BRIEF — Set down each line from the start of the material exactly, please, up to and including the one that contains "DigiLocker Mandatory for".

MATERIAL PROVIDED —
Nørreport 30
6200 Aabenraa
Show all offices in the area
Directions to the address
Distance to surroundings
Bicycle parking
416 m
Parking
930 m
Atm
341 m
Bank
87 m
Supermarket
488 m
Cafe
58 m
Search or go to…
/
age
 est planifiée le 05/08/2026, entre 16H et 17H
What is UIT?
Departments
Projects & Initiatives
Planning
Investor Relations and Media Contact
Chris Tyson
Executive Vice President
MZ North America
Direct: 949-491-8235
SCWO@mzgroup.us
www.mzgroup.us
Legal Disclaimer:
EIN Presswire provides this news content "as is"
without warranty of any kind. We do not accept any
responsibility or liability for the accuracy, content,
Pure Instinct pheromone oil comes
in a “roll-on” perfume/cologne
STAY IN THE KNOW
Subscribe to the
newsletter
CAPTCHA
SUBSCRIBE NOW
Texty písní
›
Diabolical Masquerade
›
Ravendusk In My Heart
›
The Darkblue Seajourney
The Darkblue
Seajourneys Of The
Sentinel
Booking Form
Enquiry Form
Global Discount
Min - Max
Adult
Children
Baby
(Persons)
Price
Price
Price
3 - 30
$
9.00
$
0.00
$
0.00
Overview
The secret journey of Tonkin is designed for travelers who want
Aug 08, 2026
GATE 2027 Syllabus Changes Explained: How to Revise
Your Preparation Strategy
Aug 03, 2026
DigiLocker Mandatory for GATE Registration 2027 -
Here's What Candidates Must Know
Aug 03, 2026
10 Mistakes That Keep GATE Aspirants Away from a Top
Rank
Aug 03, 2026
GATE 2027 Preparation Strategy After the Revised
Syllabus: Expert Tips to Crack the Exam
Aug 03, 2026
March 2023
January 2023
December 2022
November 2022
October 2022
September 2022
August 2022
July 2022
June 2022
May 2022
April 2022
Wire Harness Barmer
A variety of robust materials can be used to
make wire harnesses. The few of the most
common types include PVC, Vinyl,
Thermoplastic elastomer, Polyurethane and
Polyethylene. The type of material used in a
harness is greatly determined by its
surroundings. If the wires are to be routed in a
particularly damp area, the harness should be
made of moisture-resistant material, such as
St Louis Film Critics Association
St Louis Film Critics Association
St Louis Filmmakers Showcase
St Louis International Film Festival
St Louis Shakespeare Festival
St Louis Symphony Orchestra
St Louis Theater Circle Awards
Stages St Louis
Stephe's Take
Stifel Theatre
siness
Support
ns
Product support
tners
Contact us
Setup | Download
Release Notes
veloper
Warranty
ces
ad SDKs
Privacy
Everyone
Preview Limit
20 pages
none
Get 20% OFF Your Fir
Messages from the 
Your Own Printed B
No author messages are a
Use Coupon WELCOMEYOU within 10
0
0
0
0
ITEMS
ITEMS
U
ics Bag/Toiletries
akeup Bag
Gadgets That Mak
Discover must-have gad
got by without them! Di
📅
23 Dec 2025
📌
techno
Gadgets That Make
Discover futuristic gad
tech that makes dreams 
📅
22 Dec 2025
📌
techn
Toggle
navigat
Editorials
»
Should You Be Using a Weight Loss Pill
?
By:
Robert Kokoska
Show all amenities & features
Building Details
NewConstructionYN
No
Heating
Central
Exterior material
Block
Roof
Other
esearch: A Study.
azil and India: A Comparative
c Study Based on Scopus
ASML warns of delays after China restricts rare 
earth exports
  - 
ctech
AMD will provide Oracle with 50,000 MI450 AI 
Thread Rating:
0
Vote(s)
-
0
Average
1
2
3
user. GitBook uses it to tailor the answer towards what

EXERCISE RESPONSE —
Nørreport 30
6200 Aabenraa
Show all offices in the area
Directions to the address
Distance to surroundings
Bicycle parking
416 m
Parking
930 m
Atm
341 m
Bank
87 m
Supermarket
488 m
Cafe
58 m
Search or go to…
/
age
 est planifiée le 05/08/2026, entre 16H et 17H
What is UIT?
Departments
Projects & Initiatives
Planning
Investor Relations and Media Contact
Chris Tyson
Executive Vice President
MZ North America
Direct: 949-491-8235
SCWO@mzgroup.us
www.mzgroup.us
Legal Disclaimer:
EIN Presswire provides this news content "as is"
without warranty of any kind. We do not accept any
responsibility or liability for the accuracy, content,
Pure Instinct pheromone oil comes
in a “roll-on” perfume/cologne
STAY IN THE KNOW
Subscribe to the
newsletter
CAPTCHA
SUBSCRIBE NOW
Texty písní
›
Diabolical Masquerade
›
Ravendusk In My Heart
›
The Darkblue Seajourney
The Darkblue
Seajourneys Of The
Sentinel
Booking Form
Enquiry Form
Global Discount
Min - Max
Adult
Children
Baby
(Persons)
Price
Price
Price
3 - 30
$
9.00
$
0.00
$
0.00
Overview
The secret journey of Tonkin is designed for travelers who want
Aug 08, 2026
GATE 2027 Syllabus Changes Explained: How to Revise
Your Preparation Strategy
Aug 03, 2026
DigiLocker Mandatory for GATE Registration 2027 -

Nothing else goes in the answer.